Одновременно со схемой генплана Запорожья рассматривали мои работы по Осипенко и Мелитополю, и, надо полагать, Дмитриевская их видела. Градостроителей не хватает, а от нее слышал, что не хватает их и в Гипрограде, и вдруг она, получив мое письмо, порекомендует своему руководству взять меня на работу. Более интересного дела для меня нет, но после того, что я пережил в их архиве и в последующие недели, хотя и прошло более четырех лет, работать там я и сейчас не смогу. Глупо, конечно, такое может случиться и теперь, со мной и с кем угодно, когда и где угодно, и Гипроград со своим архивом не хуже и не лучше других мест. Так-то оно так, но заставить себя там работать я все равно не смогу. Что же мне делать? В наше страшное время, если еще не будет и работы для души, то как и чем жить?
Я уже договорился с Евстафьевым, что отпуск в 46-м году разделю на два: в январе поеду проведать Лену и сына, в мае-июне забираю их домой. Выходит, в январе надо успеть съездить и в Киев, просить Головко о переводе в другое место. На этом я и остановился. Но сначала надо дождаться результатов совещания в обкоме.
Когда Евстафьев и Еселевич пошли на это совещание, я чувствовал: решается и моя судьба. На другое утро Еселевич, здороваясь, задержал мою руку и, улыбаясь, сказал:
– Город будем строить, а не поселки…
– С победой, Павел Андреевич! – сказал Евстафьев. – Наша взяла.
Оба были оживлены и делились впечатлениями.
– Легко далась победа? – спросил Кривобоков.
– Крепкая была драка, – ответил Евстафьев.
– Анатолий Тихонович, – спросил я, – вам тоже пришлось драться?
– Рукава я засучил, но драться мне не пришлось. Первым выступил Евгений Георгиевич, потом пошли выступать директора заводов и строители за строительство поселков, а после Скрябин так их раздолбал, что нам и добивать их не пришлось. Ну, еще и Рот добавила.
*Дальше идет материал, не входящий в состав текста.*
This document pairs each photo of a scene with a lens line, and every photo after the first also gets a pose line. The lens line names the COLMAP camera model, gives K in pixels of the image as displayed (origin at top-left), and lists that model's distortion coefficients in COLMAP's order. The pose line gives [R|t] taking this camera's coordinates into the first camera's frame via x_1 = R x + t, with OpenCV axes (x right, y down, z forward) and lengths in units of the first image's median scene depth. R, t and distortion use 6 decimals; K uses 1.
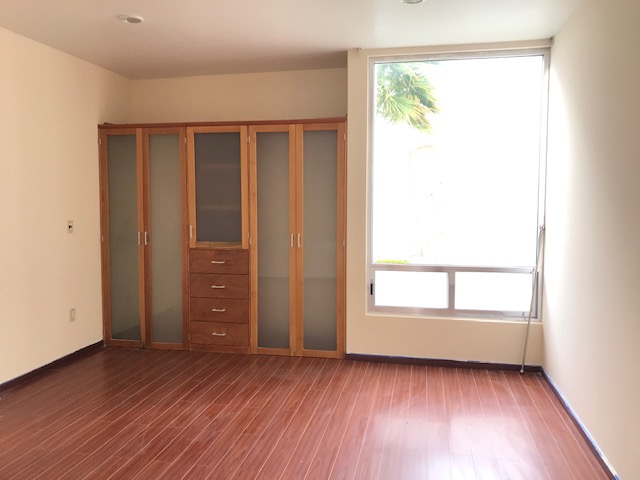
lens RADIAL K [[530.4, 0, 318.6], [0, 530.4, 236.7], [0, 0, 1]] dist [0.040884, -0.014303]
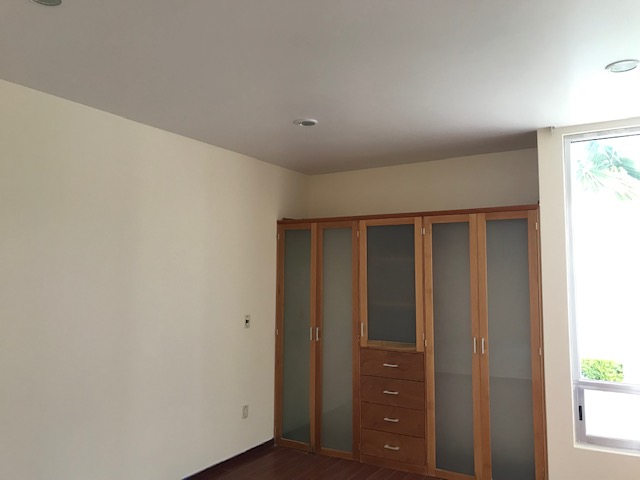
lens RADIAL K [[530.4, 0, 318.6], [0, 530.4, 236.7], [0, 0, 1]] dist [0.040884, -0.014303]
pose [[0.945070, -0.022827, -0.326070, -0.002730], [-0.024020, 0.990011, -0.138927, -0.039778], [0.325984, 0.139128, 0.935082, 0.073277]]
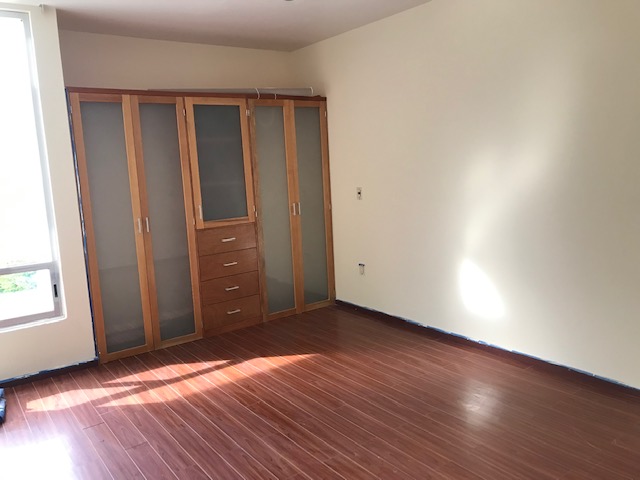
lens RADIAL K [[530.4, 0, 318.6], [0, 530.4, 236.7], [0, 0, 1]] dist [0.040884, -0.014303]
pose [[0.673258, -0.140676, 0.725903, -0.785346], [0.090667, 0.990033, 0.107771, -0.047876], [-0.733828, -0.006742, 0.679302, 0.216398]]
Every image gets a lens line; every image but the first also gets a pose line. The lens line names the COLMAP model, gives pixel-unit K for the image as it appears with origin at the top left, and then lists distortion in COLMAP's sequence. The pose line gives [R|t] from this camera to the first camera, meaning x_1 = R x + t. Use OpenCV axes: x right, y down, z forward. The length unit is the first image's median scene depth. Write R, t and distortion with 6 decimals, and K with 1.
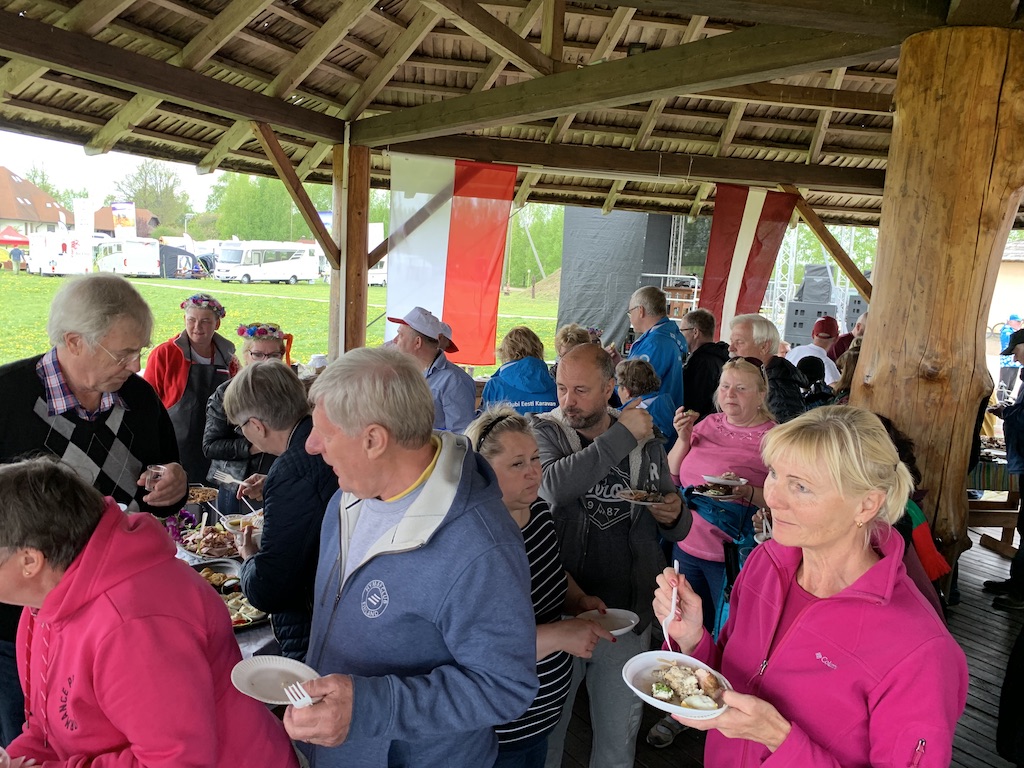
lens RADIAL K [[768.9, 0, 510.1], [0, 768.9, 384.6], [0, 0, 1]] dist [-0.026505, -0.002257]
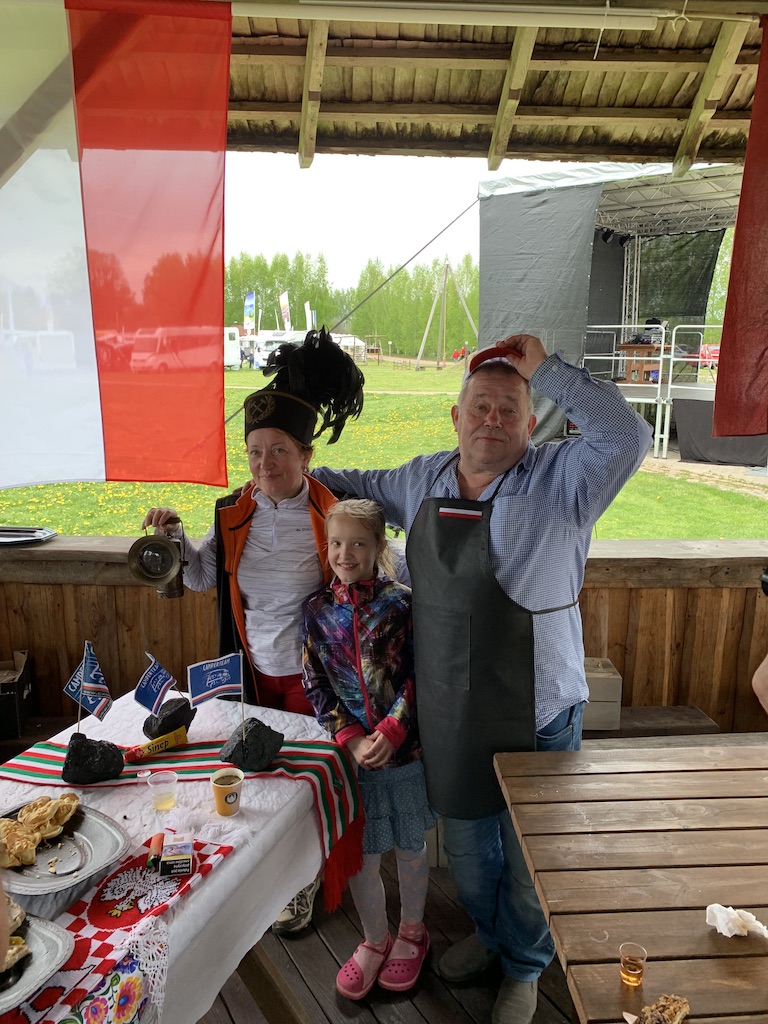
lens RADIAL K [[768.9, 0, 386.5], [0, 768.9, 512.9], [0, 0, 1]] dist [-0.026505, -0.002257]
pose [[0.994528, -0.039434, -0.096739, 0.042918], [0.045535, 0.997056, 0.061695, -0.018527], [0.094022, -0.065763, 0.993396, 0.231008]]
– Да, – подтвердил Евстафьев. – Выступление Скрябина, пожалуй, и решило дело. Когда он выступал, почувствовался перелом в настроении руководства. А как он высмеивал защитников временных поселков!
– А как?
– Да всего и не припомнишь. Ну, вот, например: сосредоточение жилищного строительства на Вознесенке на одной площадке у них считается распылением строительства, а строительство одновременно в разных местах четырнадцати поселков у них считается концентрацией строительства. А тут на их беду кто-то поправил Скрябина – не четырнадцать, а одиннадцать поселков, и это вызвало повальный хохот. Даже директора заводов смеялись.
На октябрьские праздники и долго после них стояла солнечная погода с еле заметным, мягким, чуть пьянящим ветерком. Хорошо идти по тихим улочкам, нарочно ступая по скоплениям листьев, чтобы услышать их шуршание. Как краткий миг, редкое состояние души: покой и пробивающиеся, как зеленые ростки через асфальт, радужные надежды.